Chicken Farm Planning Permission Survives Residents’ Odour Concerns

19/07/2018


Country smells are all part of rural living and are an unavoidable by-product of many types of farming. That point was made in one case, in which the High Court upheld planning permission for an intensive chicken farm despite local residents’ concerns that their lives would be blighted by the pervading scent of manure.

The farm was planned to consist of four large chicken sheds and would be capable of producing over 1.5 million standard broiler chickens annually. It was expected to generate more than 2,300 tonnes of manure every year, to be spread as fertiliser on the developer’s own fields and other farmland over a wider area.

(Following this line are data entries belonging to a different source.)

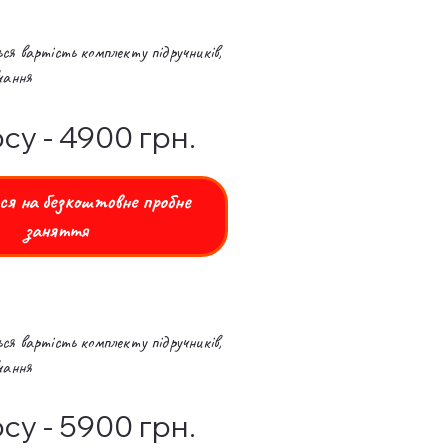
я вартість комплекту підручників,
вчання
су - 4900 грн.
я на безкоштовне пробне
заняття
я вартість комплекту підручників,
вчання
су - 5900 грн.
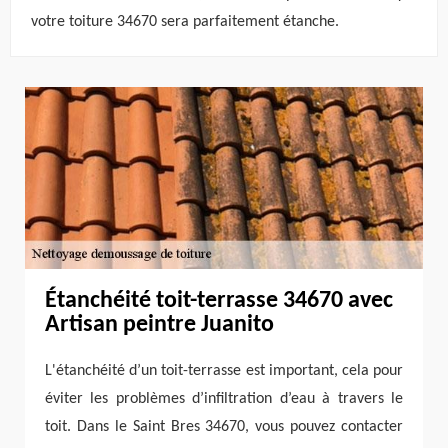
votre toiture 34670 sera parfaitement étanche.
Étanchéité toit-terrasse 34670 avec
Artisan peintre Juanito
L'étanchéité d’un toit-terrasse est important, cela pour
éviter les problèmes d’infiltration d’eau à travers le
toit. Dans le Saint Bres 34670, vous pouvez contacter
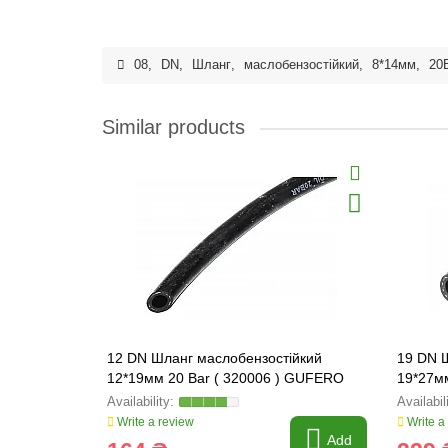
08
,
DN
,
Шланг
,
маслобензостійкий
,
8*14мм
,
20
Similar products
12 DN Шланг маслобензостійкий
19 DN 
12*19мм 20 Bar ( 320006 ) GUFERO
19*27м
Write a review
Write a
Add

After the local authority granted planning consent for the project, an objector who lived close to the proposed farm launched a judicial review challenge. Although an environmental impact assessment had been carried out, it was said to have focused on odorous emissions from the sheds’ chimneys and fan extraction system. Muck spreading on the developers’ land had been considered, but the impact of such spreading further afield was said to have been ignored.

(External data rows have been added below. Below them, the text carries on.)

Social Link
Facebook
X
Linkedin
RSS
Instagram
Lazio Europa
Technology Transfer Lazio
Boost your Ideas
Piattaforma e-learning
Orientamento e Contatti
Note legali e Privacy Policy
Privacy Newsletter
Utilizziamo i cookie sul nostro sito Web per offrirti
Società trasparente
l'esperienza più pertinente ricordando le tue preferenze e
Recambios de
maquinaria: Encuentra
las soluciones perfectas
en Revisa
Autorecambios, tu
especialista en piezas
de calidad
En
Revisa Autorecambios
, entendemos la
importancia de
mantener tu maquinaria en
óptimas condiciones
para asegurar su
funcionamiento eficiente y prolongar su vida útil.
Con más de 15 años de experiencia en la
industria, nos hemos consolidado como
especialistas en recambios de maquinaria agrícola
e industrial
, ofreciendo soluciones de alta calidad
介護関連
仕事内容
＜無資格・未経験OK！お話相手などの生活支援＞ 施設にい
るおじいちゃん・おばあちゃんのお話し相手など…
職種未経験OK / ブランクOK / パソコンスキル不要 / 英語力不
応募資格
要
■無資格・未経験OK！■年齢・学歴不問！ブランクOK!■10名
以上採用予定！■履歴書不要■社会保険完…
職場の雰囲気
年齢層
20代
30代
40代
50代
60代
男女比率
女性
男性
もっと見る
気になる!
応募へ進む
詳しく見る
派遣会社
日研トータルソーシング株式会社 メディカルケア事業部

In defending its decision, however, the council pointed out that muck spreading is normal agricultural practice. Manure would only be moved from the farm in sheeted lorries and, if swiftly ploughed into arable fields, the odour it generated would be short-lived and localised. Any stockpiled manure might be smelly for a while, but only until an oxidised crust had formed on deposits.

In dismissing the objector’s challenge, the Court found that the council had properly assessed both the direct and indirect environmental effects of the project. Local parish councils had been consulted and muck spreading on land away from the farm would be effectively controlled by the terms of an Environment Agency permit. The developer had also entered into a binding agreement with the council that was designed to minimise the odour impact of the farm’s operation.